少しややこしいですが、あくまで楽天カードの手数料のため、楽天ペイの手数料ではありません。
電子マネーにも手数料はかかる?
利用者側から見ると、電子マネーを利用しても手数料はかかりません。
電子マネーはプリペイド型の物が多く、1,000円チャージすれば1,000円として電子マネーを使えます。
先払いのため、分割払い手数料が発生することもありません。
ただし、店舗側から見ると、クレジットカードと同じく数%の手数料がかかります。
手数料の支払いにポイントつかない?
つきません。
手数料の支払いは、還元ポイントの対象外です。
多くのカード会社では、手数料、年会費や保険料、電子マネーへのチャージ金額などはポイント付与の対象外です。

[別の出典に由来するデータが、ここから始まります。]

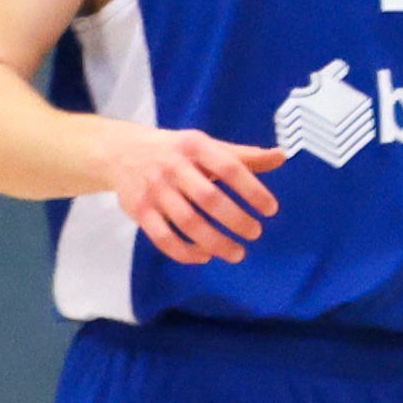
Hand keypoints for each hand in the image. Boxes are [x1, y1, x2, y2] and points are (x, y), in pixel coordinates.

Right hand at [107, 125, 281, 262]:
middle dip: (236, 219)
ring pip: (188, 223)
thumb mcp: (207, 145)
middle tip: (255, 233)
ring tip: (237, 253)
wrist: (120, 152)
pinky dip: (185, 252)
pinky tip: (205, 256)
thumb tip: (282, 156)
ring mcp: (154, 191)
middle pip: (209, 199)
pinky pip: (163, 238)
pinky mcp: (140, 211)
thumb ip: (244, 156)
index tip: (271, 209)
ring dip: (215, 242)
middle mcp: (173, 167)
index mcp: (194, 146)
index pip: (228, 168)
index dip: (252, 190)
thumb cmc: (175, 151)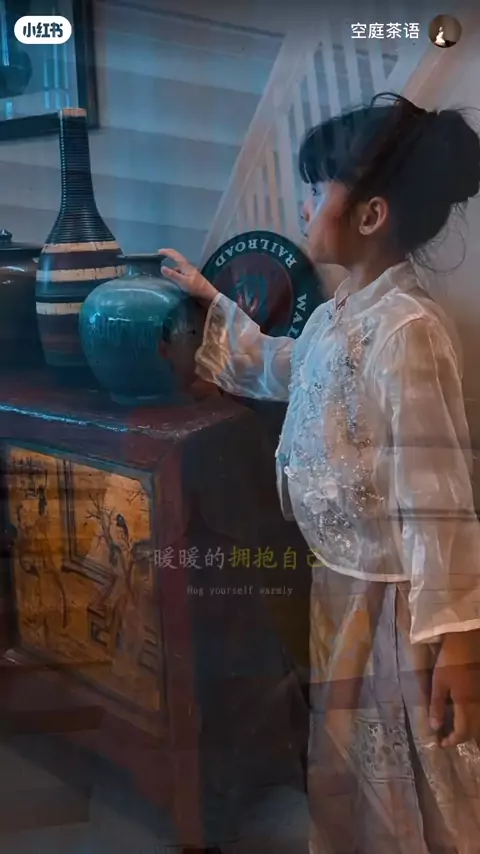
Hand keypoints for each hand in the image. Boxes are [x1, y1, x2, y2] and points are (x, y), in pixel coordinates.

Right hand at [158, 248, 218, 304]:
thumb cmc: (196, 288)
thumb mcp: (183, 281)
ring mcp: (189, 272)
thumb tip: (162, 267)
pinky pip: (180, 272)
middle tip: (159, 258)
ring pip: (178, 266)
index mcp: (185, 265)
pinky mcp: (190, 277)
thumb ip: (172, 275)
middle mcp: (187, 267)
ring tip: (163, 271)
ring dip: (171, 266)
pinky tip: (172, 278)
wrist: (208, 294)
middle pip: (177, 258)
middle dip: (168, 256)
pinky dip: (174, 273)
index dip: (167, 252)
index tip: (158, 251)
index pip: (175, 255)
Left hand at [429, 630, 479, 746]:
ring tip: (456, 729)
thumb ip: (437, 706)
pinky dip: (473, 718)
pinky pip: (479, 710)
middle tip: (449, 738)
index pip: (463, 732)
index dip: (453, 741)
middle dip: (462, 738)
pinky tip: (465, 713)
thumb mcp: (439, 683)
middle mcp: (478, 704)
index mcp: (466, 704)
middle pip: (474, 730)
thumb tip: (435, 727)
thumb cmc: (450, 661)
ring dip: (470, 730)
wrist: (467, 641)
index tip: (442, 743)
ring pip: (479, 722)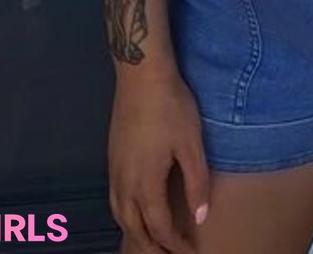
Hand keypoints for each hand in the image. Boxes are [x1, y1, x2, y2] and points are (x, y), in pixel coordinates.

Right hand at [108, 67, 210, 253]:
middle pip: (134, 228)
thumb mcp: (191, 144)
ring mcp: (114, 170)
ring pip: (120, 215)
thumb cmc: (171, 107)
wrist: (141, 76)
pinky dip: (125, 216)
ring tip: (151, 243)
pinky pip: (115, 200)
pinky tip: (135, 211)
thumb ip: (196, 182)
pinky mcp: (112, 157)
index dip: (174, 245)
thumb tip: (200, 217)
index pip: (159, 227)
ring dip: (135, 234)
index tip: (189, 253)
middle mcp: (124, 183)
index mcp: (145, 184)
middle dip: (151, 248)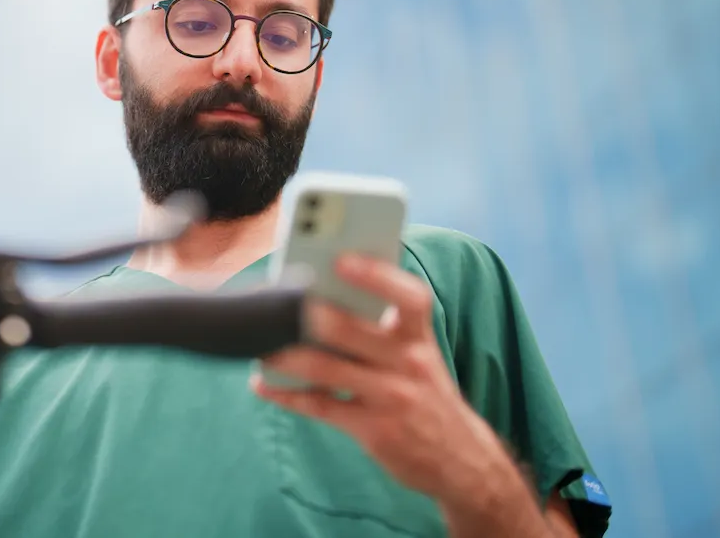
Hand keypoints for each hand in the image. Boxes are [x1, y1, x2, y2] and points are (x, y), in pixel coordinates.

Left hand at [251, 254, 511, 505]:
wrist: (460, 459)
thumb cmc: (425, 392)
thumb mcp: (419, 356)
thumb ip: (384, 328)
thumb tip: (324, 296)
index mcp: (420, 337)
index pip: (410, 298)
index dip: (378, 276)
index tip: (343, 259)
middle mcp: (409, 364)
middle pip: (353, 331)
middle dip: (309, 315)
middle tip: (277, 302)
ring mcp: (391, 398)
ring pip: (327, 369)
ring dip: (286, 355)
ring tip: (259, 344)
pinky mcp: (374, 430)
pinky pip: (320, 406)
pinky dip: (286, 394)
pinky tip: (263, 384)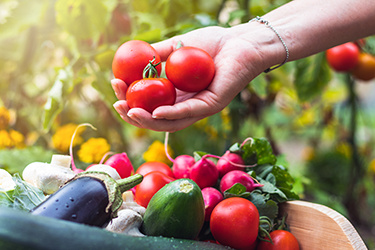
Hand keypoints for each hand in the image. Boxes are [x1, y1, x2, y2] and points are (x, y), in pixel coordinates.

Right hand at [112, 25, 264, 131]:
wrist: (241, 41)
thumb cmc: (212, 44)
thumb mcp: (177, 46)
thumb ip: (157, 55)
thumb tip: (130, 59)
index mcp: (176, 93)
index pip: (148, 102)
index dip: (130, 97)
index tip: (114, 84)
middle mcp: (186, 104)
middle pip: (156, 118)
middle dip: (133, 114)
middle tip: (117, 104)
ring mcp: (199, 108)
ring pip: (170, 122)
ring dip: (148, 121)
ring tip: (130, 113)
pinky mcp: (212, 105)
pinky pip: (189, 113)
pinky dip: (171, 114)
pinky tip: (155, 112)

クレジットカードの手数料の支払いでよくある質問【加盟店編】
クレジット会社の加盟店から多く寄せられる質問にQ&A形式で回答します。
クレジットカードの導入を検討している経営者・担当者はぜひ参考にしてください。
クレジットカード手数料は課税?非課税?国税庁の見解は?
現行の法律では非課税です。
国税庁によると、店舗がクレジットカード会社へ支払う手数料は「消費税法施行令第10条第3項第8号」に該当し、非課税です。
また、消費者がクレジットカード会社へ支払う手数料についても、「包括信用購入あっせん又は個別信用購入あっせんに係る手数料又は賦払金のうち利子に相当する額」と認識され、非課税です。
詳細は、国税庁のホームページをご確認ください。
加盟店手数料を安くする方法はある?
あります。
クレジットカードであれば他社に交渉を持ちかけ、最安の業者と再契約することが考えられます。
また、クレジットカード以外の決済手段として、スマホ決済(QRコードや端末決済)を導入すると、手数料を抑えられます。
スマホ決済の手数料はおよそ3%に設定されていることが多いため、現状4%以上の手数料を支払っている事業者であれば、経費を安くできます。
Airペイ(エアペイ)にも手数料はかかる?
かかります。
決済手数料は業種や規模を問わず、3.24%または3.74%となっています。
エアペイ(Airペイ)とは、さまざまな決済をiPadやiPhoneとカードリーダーで決済できるサービスです。
振込手数料や固定費はかかりませんが、決済手数料は前述のパーセンテージでかかります。
クレジットカードを導入した店舗側にデメリットはないの?
デメリットはいくつか考えられます。
手数料が取られることに加え、導入のための初期費用がかかること、入金サイクルにラグが生じることも大きなデメリットです。
現金決済の場合、商品やサービスの提供と同時に代金が入ってきますが、クレジットカード決済の場合、締日と支払日にタイムラグが生じます。
売り上げが現金化されるまで時間がかかるため、例えば、商品を大量に仕入れたい場合にも資金が多くないと費用を捻出できません。
まとめ
- 手数料は2種類ある(カード利用者が払う手数料と店舗が払う手数料)
- 3回以上の分割払いは手数料がかかり、金利も高額になるので注意
- 2回払いやボーナス払いを使うと手数料を無料にできる
- 手数料を料金に上乗せする違法な店舗が存在するので対処法を知っておく
いかがでしたでしょうか。
クレジットカードは身近ですが、「手数料については知らないことも多かった」という人も多かったのではないでしょうか。
特に「手数料を無料にする条件」や「店舗が手数料を上乗せしてはいけない」という知識は、あまり知られていない情報です。
キャッシュレスで支払いを分割したり、先延ばしにしたりと便利なクレジットカードですが、仕組みを知らずに使い続けてしまうと手数料の支払いが大きく膨らんでしまう可能性もあります。
きちんとした知識を身につけた上で、正しく使うことが大切です。